Entrou em vigor, esta segunda-feira, 22 de Dezembro de 2025, o Decreto Presidencial n.º 49/2025, de 19 de Dezembro, que concede indulto a um grupo de cidadãos condenados por crimes considerados não graves, incluindo alguns detidos no âmbito das manifestações pós-eleitorais.
No entanto, contrariamente ao que foi anunciado pelo Presidente da República, o SERNAP (Serviço Nacional Penitenciário) vai libertar apenas 751 reclusos, menos 20 em relação ao número anunciado pelo Presidente da República, durante oInforme sobre o Estado Geral da Nação. “Por ocasião da celebração do Dia de Família, no próximo dia 22 de Dezembro vamos conceder indulto a 771 concidadãos”, disse Daniel Francisco Chapo na parte final do seu primeiro discurso na Assembleia da República.
De acordo com os anexos constantes do Decreto Presidencial, o SERNAP vai libertar 43 reclusos no Estabelecimento Penitenciário da Província de Maputo (antiga cadeia central); um recluso no Estabelecimento Penitenciário Especial de Máxima Segurança (vulgo B.O.); e quatro no Estabelecimento Penitenciário Especial para Mulheres de Maputo (antiga cadeia feminina de Ndlavela).
O SERNAP seleccionou igualmente 26 reclusos do Estabelecimento Penitenciário Especial de Recuperação Juvenil; sete reclusos do Estabelecimento Penitenciário Preventivo da Cidade de Maputo; dois do Estabelecimento Penitenciário Regional Sul (Mabalane); 65 da antiga cadeia provincial de Gaza; 44 reclusos da antiga cadeia provincial de Inhambane; e 102 da antiga cadeia provincial de Sofala.
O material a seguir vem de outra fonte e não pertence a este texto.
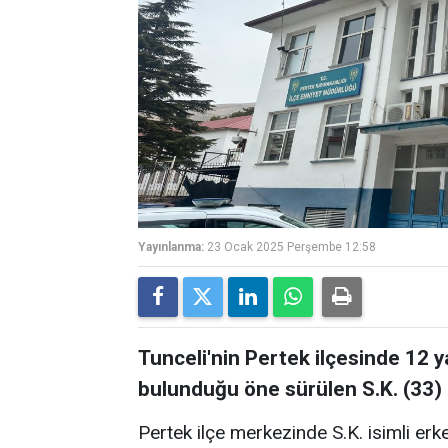
Yayınlanma:
23 Ocak 2025 Perşembe 12:58
Tunceli'nin Pertek ilçesinde 12 
bulunduğu öne sürülen S.K. (33) 
Pertek ilçe merkezinde S.K. isimli erkek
O Decreto Presidencial indulta também 101 condenados do Estabelecimento Penitenciário Regional Centro, em Manica; 45 reclusos da antiga cadeia provincial de Tete; 111 reclusos do Estabelecimento Penitenciário Provincial da Zambézia; 53 do Estabelecimento Regional Norte, em Nampula; e 93 do Estabelecimento Penitenciário Provincial de Nampula. Fazem parte da lista 18 reclusos da antiga cadeia provincial de Cabo Delgado; e 36 da antiga cadeia provincial do Niassa.
Em entrevista aos jornalistas, à margem da cerimónia central de concessão de indultos, o Ministro da Justiça, Assuntos Constitucionais e Religiosos, Mateus Saize, disse que o plano do Governo era de indultar 1.200 pessoas, mas o sistema detectou diversas irregularidades, como o perecimento de alguns beneficiários e participação em evasões das cadeias.
Refira-se que, de acordo com o Decreto Presidencial, o indulto do Chefe de Estado não extingue a responsabilidade civil do condenado, decorrente dos danos causados pelo crime.